The Photographer's Only Children's Book

LE PRAT (Thérèse)

Le Petit Python explorateur. Photographies de Thérèse Le Prat. Textes de Thérèse Le Prat et Philippe Stern.

Paris, Arts et Métiers Graphiques, [La Sapho], (1953).

Oblong 4to, publisher’s soft black glossy paper cover, title and photographic illustration on the first side, white foliage decoration in outline. (28) pp, layout by Claude Romagny, calligraphic text in cursive script, black-and-white photographic illustrations. Complete.

First edition of the only book for children illustrated by the great French photographer Thérèse Le Prat.

Cut-out black-and-white photographs accompanied by a text that undulates like a snake. The photographer and her husband, the art historian Philippe Stern (1895-1979), then curator of the Musée Guimet, imagined the adventures of the python and the young boy Alain. Thérèse, always passionate about faces, included a few African masks in the book illustration.

Thérèse Le Prat (née Cahen, 1895-1966) studied the violin, literature (she became a friend of Colette) and languages. From her marriage to the publisher Guy Le Prat in 1924, she kept her first Rolleiflex, which he gave her before they separated in 1930. She then became a photographer, shooting reports for the Compagnie des Messageries Maritimes, which took her to Asia, Africa and Oceania. In 1944, she married Philippe Stern, curator of the Musée Guimet and professor at the École du Louvre. The photographer turned to portraiture, first taking portraits of children, then of personalities from the literary, artistic and scientific worlds.
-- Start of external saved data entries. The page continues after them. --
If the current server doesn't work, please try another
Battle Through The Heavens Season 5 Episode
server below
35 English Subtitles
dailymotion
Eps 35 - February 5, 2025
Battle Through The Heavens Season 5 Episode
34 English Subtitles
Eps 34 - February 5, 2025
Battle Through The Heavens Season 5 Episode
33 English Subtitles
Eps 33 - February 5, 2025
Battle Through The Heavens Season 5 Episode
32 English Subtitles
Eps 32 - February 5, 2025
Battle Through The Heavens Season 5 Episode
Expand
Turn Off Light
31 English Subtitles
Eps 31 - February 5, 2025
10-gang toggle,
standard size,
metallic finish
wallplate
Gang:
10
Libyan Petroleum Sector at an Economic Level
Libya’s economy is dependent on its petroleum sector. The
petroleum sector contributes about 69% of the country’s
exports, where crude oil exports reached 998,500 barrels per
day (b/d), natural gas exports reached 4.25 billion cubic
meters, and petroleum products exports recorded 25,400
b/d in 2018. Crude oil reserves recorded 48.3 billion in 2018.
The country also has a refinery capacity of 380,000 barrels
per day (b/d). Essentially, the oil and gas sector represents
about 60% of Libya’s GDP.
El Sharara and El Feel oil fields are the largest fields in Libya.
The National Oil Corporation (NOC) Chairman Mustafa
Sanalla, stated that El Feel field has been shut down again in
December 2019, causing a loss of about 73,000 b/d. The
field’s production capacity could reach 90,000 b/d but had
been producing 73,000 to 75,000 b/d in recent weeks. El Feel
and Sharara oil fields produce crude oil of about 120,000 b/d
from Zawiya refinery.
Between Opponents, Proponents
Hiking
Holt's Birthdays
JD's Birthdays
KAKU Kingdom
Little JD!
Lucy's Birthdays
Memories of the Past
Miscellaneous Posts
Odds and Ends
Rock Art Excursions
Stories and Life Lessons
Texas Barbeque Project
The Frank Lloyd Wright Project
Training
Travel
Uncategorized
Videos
From 1947 onwards, she chose actors as models, believing them to convey better the nuances of the feelings and emotions she wished to highlight. Her first two publications, “Visages d’acteurs” (Faces of Actors) in 1950 and “Autres visages d’acteurs” (New Faces of Actors) in 1952, revealed these portraits, for which she is now renowned. The actors were photographed from a three-quarter view, against a black background, simply in costume for any reference to the play. Unlike the theatre photographers of her day, she took these portraits off-stage, in her studio or a dressing room, seeking less to recreate the performance than to convey feelings through the expression of each actor, the face becoming the reflection of deep emotions such as gravity, melancholy and contemplation (

A very fine copy.

Ref. Not in Olivier Piffault, Babar, Harry Potter & Cie, Bilderwelt im Kinderbuch and Catalogue of the Cotsen Children’s Library.